Échaudée par les recours judiciaires qui se multiplient, la Ligue de hockey junior majeur du Québec (LHJMQ) entend se défendre avec «fermeté et conviction». Son commissaire se dit prêt à aller devant les tribunaux, s'il le faut, pour ne pas devoir verser de salaire aux joueurs.
«Nos joueurs, on ne les considère pas comme des salariés. Ce sont des athlètes amateurs et étudiants, tonne le commissaire de la LHJMQ, Gilles Courteau. Ce qu'on leur verse par semaine, c'est sous forme de bourse d'encouragement aux études. Sinon, on couvre la pension, les études et les déplacements.»
La Presse a révélé vendredi qu'une demande de recours collectif était déposée contre la LHJMQ en Cour supérieure du Québec cette semaine. La requête fait valoir que les joueurs sont des salariés, mais sont payés en deçà du salaire minimum depuis des années. Elle réclame 50 millions en dommages punitifs.
Vendredi après-midi, la poursuite n'avait toujours pas été signifiée à la LHJMQ. «On attend toujours les documents», a expliqué M. Courteau.
La requête fait valoir que les joueurs «travaillent» de 35 à 40 heures par semaine en moyenne et «jusqu'à 65 heures». En contrepartie, ils reçoivent une indemnité - un «salaire», selon la poursuite - de 60 $ par semaine, en plus de la pension.
Cette charge de travail est liée au niveau élevé du calibre, note M. Courteau. «À cause de son statut élite, le joueur a un calendrier de 68 matchs, des entraînements et doit aller à l'école», explique-t-il.
Il croit que payer les joueurs nuirait à la mission de la LHJMQ. «Ce serait difficile de garder nos jeunes à l'école alors qu'ils auraient l'impression de gagner leur vie avec le hockey. Mais ce n'est pas le cas, assure M. Courteau. C'est une ligue de développement. L'étape qui précède le hockey professionnel.»
«Si ça ne fonctionne pas au hockey, on a un programme de bourses d'études aux niveaux universitaire, collégial ou professionnel», poursuit le commissaire.
Une cause crédible, selon des experts
Selon six avocats spécialisés en droit du travail et de la fiscalité, les recours collectifs contre la LHJMQ et la Ligue canadienne de hockey (LCH) s'appuient sur des bases solides. Ces experts consultés par le Toronto Star estiment que les joueurs sont des salariés.
Vendredi, une troisième requête a été déposée, cette fois contre la Western Hockey League (WHL).

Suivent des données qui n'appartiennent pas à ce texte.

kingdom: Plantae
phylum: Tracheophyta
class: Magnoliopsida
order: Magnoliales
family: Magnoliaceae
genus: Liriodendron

Le joueur derrière cette poursuite de 60 millions est Lukas Walter, celui-là même qui poursuit la LHJMQ. Au cours de ses trois ans dans le hockey junior, Walter a joué dans les deux ligues.
L'année dernière avec les Sea Dogs de Saint-Jean, Walter touchait une indemnité de 476 $ par semaine, selon la poursuite. Les joueurs de 20 ans pouvaient toucher jusqu'à 560 $ la saison dernière, contrairement aux joueurs de 16 à 19 ans.
La poursuite allègue que c'est la preuve du statut de salarié des joueurs. Cette saison, la LHJMQ a ramené la somme à 150 $ par semaine. Gilles Courteau assure que la décision n'a pas été prise dans le but de se protéger contre une poursuite.
«Jusqu'à l'an dernier, nos joueurs de 20 ans étaient considérés comme recevant un salaire. Parce qu'à 20 ans, le joueur avait l'occasion d'aller jouer au hockey professionnel dans la Ligue américaine ou la ECHL, donc c'est ce qui nous a amenés à avoir cette situation-là jusqu'à l'an passé», note le commissaire de la LHJMQ.
Mais l'indemnité a été revue à la baisse par souci d'uniformité, plaide-t-il. «En tant que ligue amateur, on voulait que tout le monde soit sur un pied d'égalité», dit-il.
Gilles Courteau dit se demander si des gens ou des groupes se cachent derrière ces recours.
«On se pose la question. Il y a deux ans, c'étaient les frères Randy et Glenn Gumbley derrière la démarche de syndicalisation. Il y a eu Georges Laraque au Québec, rappelle Gilles Courteau. On se souvient tous comment ça s'est terminé.»